Releasing the list was a really smart move on Trump's part. Even as the presumptive nominee, he hasn't found much support from the GOP establishment yet. However, if the Senate Republicans can rally around any of the candidates on Trump's list as a reason to further their crusade against President Obama's nominee Merrick Garland, it could win Trump major favor within Congress.
Trump originally announced that he planned to release the list in March as a way to assuage doubters of his deep conservative values, which have been called into question frequently during this race. "Some people say maybe I’ll appoint a liberal judge. I’m not appointing a liberal judge,” Trump said at a press conference in front of the construction site for the new Trump International Hotel in Washington, D.C.

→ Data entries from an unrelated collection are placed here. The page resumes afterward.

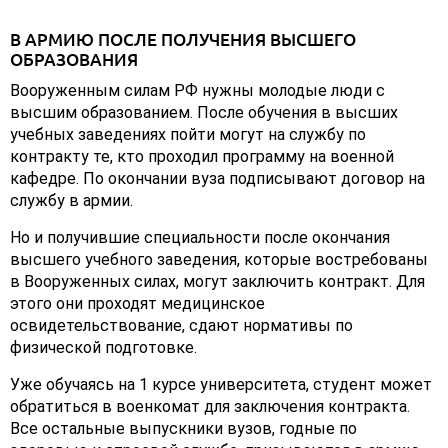
В АРМИЮ ПОСЛЕ ПОЛУЧЕНИЯ ВЫСШЕГО
ОБРАЗОВАНИЯ
Вооруженным силам РФ нужны молодые люди с
высшим образованием. После обучения в высших
учебных заведениях пойти могут на службу по
контракту те, кто проходил программу на военной
кафедре. По окончании вуза подписывают договор на
службу в армии.
Но и получившие специальности после окончания
высшего учебного заведения, которые востребованы
в Вооруженных силах, могут заключить контракт. Для
этого они проходят медицинское
освидетельствование, сдают нормативы по
физической подготовке.
Уже обучаясь на 1 курсе университета, студент может
обратиться в военкомат для заключения контракта.
Все остальные выпускники вузов, годные по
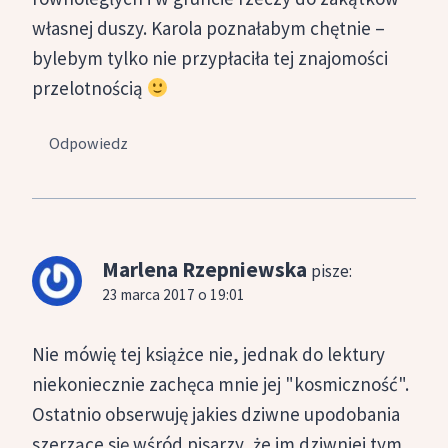
własnej duszy. Karola poznałabym chętnie –
bylebym tylko nie przypłaciła tej znajomości
przelotnością
Odpowiedz
Marlena Rzepniewska
pisze:
23 marca 2017 o 19:01
Nie mówię tej książce nie, jednak do lektury
niekoniecznie zachęca mnie jej "kosmiczność".
Ostatnio obserwuję jakies dziwne upodobania
szerzące się wśród pisarzy, że im dziwniej tym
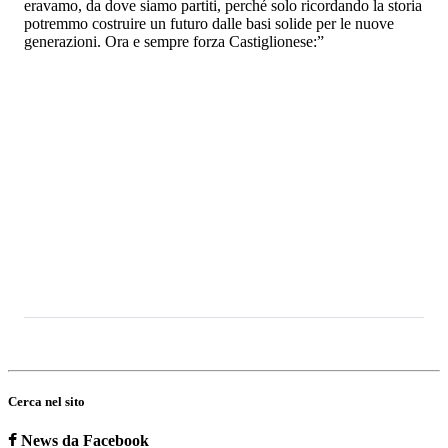
eravamo, da dove siamo partiti, perché solo ricordando la storia
potremmo costruire un futuro dalle basi solide per le nuove
generazioni. Ora e sempre forza Castiglionese:”
Cerca nel sito
News da Facebook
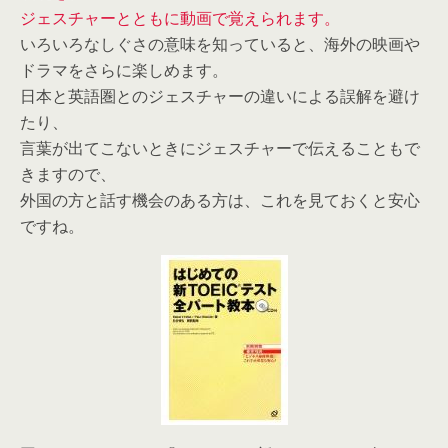
ジェスチャーとともに動画で覚えられます。
いろいろなしぐさの意味を知っていると、海外の映画や
ドラマをさらに楽しめます。
日本と英語圏とのジェスチャーの違いによる誤解を避け
たり、
言葉が出てこないときにジェスチャーで伝えることもで
きますので、
外国の方と話す機会のある方は、これを見ておくと安心
ですね。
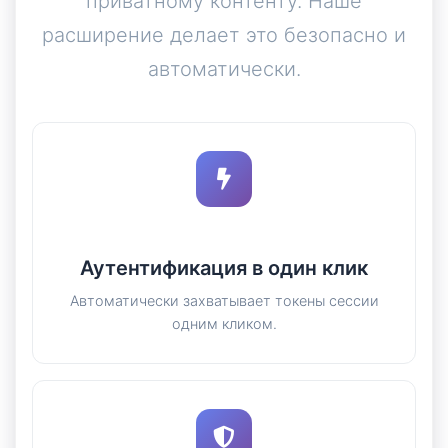
приватному контенту. Наше
расширение делает это безопасно и
автоматически.
Аутентификация в один клик
Автоматически захватывает токены сессии
одним кликом.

Two months later, Trump fulfilled his promise, including an extra eleventh potential justice for added measure. Six of the potential justices on the list, Colloton, Gruender, Hardiman, Kethledge, Pryor, and Sykes, are currently serving as federal judges, and the four, Eid, Lee, Stras, and Willet, are currently serving on their respective state's Supreme Court. Larsen was appointed to the Michigan Supreme Court by Governor Rick Snyder last year, but has not yet been confirmed by the Michigan legislature. Yet despite her currently undetermined position, she may be the best candidate for the SCOTUS spot. Larsen actually began her career clerking for Justice Antonin Scalia, whose seat she would replace. Scalia was often considered the conservative anchor of the Supreme Court and a fierce conservative advocates, so Larsen would have big shoes to fill, but she has the advantage as the only judge on Trump's list to have worked with Scalia.
Of course, these candidates won't have their shot at SCOTUS unless Trump actually becomes president, and even after that wait, the confirmation process could take time. However, this is a serious show of confidence by Trump in his own campaign, and a sign that evidently shows his belief in the GOP's ability to hang on to the Senate after the upcoming election. If Trump is elected in November with a Republican majority in the White House, it's very likely that one of these judges will be the next Justice of the Supreme Court.